CLAIMS A method for determining the amount of ice storage container of a refrigerator, discharged into the ice making storage container having a sensor with a heater, the method comprises: remove or not the storage container to full or almost full of ice by ender the detection sensor during a set time; Y Turn on the heater while it is running. The method according to the claim also renders: Rotate the ice maker to download the storage medium. The method according to claim 2, the operation of the heater. The method of compliance with the claim also turns on: After turning on the sensor heater, determine the operating time of the heater for a preset period of time, and determine the heater of the sensor according to the determination. The method of compliance with the claim of, if the heater operating time has pre-set time, the heater is turned off. The method of compliance with the claim also turns on: the ice maker. The method according to claim 1, in determining whether or not the ice-filled core vessel is determined if the reci The method according to the claim further entails: nsferir ice made by the storage machine after storage of the heater.
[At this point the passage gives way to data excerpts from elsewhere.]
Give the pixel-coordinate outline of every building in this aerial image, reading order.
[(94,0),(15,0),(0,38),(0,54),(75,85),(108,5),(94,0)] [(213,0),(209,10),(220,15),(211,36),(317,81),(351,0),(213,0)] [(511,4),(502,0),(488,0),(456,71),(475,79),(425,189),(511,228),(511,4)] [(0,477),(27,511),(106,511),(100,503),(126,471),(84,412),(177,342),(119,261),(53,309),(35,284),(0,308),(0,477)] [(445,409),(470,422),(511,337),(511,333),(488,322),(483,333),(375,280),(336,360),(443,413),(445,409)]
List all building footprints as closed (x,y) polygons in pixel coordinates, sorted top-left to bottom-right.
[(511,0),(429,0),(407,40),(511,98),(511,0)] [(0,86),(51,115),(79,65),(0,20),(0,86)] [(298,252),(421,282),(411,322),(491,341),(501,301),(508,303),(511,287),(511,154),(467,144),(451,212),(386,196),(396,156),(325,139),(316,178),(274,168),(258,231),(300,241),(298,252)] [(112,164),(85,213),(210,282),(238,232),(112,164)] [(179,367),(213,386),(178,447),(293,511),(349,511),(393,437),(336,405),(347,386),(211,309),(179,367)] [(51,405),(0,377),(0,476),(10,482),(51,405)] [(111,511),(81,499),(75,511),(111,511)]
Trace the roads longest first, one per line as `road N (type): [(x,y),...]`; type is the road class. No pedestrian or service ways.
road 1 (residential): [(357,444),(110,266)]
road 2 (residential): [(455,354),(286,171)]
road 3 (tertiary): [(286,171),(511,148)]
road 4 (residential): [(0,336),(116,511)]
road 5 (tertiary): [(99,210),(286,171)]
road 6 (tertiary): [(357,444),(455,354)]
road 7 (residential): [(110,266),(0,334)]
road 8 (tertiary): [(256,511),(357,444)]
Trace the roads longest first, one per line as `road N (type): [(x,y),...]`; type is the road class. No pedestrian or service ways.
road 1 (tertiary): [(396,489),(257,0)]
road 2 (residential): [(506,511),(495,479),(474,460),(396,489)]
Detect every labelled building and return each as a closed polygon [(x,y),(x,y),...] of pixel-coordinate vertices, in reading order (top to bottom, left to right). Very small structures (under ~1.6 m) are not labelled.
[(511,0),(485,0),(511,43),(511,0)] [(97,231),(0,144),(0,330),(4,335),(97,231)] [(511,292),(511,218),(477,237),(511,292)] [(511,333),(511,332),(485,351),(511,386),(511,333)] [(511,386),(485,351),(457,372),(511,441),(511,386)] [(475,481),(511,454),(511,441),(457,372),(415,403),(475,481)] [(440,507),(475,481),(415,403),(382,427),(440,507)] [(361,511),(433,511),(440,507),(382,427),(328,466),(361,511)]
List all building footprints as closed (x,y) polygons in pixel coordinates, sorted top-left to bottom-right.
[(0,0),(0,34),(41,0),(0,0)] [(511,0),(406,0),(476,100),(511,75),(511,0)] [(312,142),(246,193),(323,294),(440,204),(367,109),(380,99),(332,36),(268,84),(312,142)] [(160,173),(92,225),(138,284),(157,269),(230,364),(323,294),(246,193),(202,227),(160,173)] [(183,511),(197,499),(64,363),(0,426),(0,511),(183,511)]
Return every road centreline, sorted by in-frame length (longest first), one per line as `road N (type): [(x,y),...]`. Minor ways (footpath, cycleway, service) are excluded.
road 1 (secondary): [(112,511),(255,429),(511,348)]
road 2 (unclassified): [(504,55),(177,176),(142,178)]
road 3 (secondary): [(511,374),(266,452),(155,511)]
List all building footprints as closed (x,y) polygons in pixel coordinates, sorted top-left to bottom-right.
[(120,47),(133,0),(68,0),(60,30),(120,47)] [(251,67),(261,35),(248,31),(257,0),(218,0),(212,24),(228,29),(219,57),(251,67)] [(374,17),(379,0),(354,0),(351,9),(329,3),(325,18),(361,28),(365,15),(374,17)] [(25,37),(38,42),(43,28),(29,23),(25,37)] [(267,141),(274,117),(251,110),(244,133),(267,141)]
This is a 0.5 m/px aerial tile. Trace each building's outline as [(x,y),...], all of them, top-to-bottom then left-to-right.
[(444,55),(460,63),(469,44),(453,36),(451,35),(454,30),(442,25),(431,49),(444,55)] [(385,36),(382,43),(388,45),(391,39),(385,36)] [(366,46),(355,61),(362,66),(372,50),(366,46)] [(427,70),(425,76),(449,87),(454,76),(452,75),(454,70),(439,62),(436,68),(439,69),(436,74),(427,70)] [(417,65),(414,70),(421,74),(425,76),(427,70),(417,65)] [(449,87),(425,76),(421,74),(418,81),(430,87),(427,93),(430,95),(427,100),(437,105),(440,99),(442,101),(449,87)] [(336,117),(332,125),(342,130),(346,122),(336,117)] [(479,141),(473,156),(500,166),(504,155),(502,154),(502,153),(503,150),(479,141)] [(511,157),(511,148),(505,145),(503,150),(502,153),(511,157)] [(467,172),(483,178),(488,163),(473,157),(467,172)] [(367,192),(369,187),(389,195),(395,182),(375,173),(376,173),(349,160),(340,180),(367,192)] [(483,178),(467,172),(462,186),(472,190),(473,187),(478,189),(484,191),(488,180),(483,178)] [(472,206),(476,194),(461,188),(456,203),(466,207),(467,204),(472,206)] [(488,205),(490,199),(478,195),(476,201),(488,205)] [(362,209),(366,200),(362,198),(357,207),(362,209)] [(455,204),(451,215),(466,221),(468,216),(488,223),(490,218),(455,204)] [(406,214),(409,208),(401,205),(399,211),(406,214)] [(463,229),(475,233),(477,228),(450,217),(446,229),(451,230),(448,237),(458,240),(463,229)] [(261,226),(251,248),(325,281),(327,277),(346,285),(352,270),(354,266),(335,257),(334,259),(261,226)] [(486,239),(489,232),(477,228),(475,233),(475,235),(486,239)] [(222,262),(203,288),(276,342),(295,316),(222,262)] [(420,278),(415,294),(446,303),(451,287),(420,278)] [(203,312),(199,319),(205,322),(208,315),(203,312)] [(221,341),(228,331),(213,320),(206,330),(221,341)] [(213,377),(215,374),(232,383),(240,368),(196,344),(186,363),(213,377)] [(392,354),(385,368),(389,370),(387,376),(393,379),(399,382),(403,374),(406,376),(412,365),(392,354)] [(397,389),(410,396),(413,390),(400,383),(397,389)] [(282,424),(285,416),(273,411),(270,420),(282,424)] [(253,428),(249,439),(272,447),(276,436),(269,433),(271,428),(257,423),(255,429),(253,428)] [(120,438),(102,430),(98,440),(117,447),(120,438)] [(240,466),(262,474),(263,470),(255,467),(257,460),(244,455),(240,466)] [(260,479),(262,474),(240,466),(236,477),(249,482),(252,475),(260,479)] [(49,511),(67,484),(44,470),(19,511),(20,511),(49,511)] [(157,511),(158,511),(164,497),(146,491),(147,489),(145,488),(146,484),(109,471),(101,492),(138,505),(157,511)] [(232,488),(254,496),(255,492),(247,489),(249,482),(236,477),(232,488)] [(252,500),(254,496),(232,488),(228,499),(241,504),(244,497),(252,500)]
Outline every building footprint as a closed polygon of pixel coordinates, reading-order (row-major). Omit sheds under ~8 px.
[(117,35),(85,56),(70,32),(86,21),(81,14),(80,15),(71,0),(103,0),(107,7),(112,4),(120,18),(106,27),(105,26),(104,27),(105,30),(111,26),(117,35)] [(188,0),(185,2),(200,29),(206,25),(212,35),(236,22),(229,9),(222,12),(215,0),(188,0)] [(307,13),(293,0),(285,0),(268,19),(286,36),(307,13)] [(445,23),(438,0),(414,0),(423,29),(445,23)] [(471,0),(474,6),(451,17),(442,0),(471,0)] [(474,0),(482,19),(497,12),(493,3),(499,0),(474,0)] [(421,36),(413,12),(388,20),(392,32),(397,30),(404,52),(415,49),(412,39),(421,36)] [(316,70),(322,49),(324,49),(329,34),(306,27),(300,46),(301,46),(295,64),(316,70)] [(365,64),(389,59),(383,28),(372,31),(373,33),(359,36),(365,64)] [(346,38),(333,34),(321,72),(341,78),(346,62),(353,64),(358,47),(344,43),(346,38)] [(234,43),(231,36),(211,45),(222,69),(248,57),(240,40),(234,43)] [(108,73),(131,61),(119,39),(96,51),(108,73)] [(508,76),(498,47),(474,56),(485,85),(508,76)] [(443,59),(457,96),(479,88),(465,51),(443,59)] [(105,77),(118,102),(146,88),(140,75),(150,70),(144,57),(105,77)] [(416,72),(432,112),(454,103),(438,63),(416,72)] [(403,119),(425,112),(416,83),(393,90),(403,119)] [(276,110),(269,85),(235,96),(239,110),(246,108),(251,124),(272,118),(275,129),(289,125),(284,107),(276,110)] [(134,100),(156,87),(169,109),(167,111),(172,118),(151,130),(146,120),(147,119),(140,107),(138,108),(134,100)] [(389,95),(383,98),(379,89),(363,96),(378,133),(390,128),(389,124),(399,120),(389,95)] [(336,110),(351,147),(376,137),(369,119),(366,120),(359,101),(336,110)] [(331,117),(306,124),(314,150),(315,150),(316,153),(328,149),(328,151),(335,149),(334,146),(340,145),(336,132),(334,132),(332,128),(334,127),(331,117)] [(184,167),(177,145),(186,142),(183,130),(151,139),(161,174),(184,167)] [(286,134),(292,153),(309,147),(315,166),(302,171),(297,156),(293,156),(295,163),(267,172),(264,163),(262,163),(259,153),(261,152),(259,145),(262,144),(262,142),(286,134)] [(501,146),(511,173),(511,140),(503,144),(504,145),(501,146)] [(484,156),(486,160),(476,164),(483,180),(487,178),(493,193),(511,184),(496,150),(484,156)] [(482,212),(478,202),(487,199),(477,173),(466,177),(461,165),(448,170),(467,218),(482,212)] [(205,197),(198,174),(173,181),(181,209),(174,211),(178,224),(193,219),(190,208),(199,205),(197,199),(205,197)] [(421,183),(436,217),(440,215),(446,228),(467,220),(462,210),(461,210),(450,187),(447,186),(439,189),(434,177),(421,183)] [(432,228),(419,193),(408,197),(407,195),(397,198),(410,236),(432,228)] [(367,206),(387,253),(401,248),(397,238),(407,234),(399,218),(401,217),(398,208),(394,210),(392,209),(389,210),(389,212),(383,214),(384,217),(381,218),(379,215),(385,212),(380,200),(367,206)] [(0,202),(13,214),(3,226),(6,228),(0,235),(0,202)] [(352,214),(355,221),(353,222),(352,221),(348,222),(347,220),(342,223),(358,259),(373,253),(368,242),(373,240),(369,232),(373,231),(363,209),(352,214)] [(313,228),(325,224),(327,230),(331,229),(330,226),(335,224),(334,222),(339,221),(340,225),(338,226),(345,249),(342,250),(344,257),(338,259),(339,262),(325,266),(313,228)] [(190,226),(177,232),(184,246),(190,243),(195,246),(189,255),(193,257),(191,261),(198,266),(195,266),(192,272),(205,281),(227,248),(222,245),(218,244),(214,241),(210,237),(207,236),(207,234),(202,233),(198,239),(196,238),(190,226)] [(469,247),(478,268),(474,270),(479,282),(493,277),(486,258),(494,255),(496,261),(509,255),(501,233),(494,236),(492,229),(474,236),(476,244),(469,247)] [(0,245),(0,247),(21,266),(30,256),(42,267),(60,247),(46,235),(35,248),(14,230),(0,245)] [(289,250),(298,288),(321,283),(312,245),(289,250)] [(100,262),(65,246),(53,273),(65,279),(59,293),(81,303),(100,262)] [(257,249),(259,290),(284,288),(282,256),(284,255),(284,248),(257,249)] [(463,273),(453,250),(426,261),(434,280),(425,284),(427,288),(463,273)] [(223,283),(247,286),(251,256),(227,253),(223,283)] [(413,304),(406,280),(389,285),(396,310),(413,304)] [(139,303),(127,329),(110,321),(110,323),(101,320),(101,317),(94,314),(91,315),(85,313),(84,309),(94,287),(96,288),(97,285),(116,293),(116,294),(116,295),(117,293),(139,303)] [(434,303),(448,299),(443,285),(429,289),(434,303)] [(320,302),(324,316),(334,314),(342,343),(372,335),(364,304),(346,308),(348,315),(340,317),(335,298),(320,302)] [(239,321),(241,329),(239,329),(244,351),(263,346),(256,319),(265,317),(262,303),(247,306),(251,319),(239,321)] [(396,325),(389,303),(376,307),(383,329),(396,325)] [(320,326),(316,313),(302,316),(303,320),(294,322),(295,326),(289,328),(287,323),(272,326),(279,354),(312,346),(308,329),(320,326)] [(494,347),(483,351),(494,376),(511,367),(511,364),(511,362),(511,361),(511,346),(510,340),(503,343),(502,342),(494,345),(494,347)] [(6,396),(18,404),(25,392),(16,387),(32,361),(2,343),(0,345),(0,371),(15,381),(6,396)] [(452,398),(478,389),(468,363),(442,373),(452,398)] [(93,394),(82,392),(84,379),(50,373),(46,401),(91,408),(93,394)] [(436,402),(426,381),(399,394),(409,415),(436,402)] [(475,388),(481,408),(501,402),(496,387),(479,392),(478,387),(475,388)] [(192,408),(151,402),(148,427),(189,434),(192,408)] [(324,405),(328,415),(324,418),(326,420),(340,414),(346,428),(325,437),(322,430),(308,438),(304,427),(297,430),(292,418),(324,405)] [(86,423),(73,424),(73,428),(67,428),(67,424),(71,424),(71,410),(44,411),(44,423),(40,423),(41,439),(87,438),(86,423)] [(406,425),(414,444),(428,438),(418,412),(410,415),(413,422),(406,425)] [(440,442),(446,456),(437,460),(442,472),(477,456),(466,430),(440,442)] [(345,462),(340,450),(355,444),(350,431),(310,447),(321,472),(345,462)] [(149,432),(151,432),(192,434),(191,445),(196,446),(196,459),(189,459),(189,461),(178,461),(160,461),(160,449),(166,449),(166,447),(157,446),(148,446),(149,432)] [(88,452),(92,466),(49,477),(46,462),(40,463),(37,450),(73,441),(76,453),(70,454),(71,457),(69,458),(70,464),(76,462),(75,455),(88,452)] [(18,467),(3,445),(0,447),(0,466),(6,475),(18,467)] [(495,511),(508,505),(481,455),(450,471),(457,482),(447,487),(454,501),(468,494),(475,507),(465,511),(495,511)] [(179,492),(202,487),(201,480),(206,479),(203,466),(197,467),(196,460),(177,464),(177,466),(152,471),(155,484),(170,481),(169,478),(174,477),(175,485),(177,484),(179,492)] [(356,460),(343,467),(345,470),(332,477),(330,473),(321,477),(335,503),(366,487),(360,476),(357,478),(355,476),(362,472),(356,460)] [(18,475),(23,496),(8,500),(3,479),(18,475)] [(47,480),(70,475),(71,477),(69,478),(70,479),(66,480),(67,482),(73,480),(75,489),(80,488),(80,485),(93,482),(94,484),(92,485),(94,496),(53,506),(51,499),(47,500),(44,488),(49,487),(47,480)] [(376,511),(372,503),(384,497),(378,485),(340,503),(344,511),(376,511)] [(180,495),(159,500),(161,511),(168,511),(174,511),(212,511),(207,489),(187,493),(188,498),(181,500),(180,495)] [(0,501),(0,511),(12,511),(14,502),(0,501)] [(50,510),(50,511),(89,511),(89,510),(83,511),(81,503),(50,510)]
A method for determining the amount of ice a storage vessel of a refrigerant is discharged into the storage container of an ice maker having an ice sensor with a heater, the method comprising: check whether or not the storage container is full or almost full of ice by setting the detection sensor for a certain time; Y Continuously having the heater in a state "independent of at least one of the following: refri erration or aeration operation SUMMARY OF THE INVENTION presents a method to determine the quantity heard in a rigging storage vessel, the ice is discharged in the recirculation by an ice making machine that detects ice with a heater, renders the determination of whether or not the recirculation of Ice is full or nearly full with the detection sensor during a preset time. In one embodiment, the heating is performed while the step of determining alternative mode is performed, the heater is continuously in an "ON" state.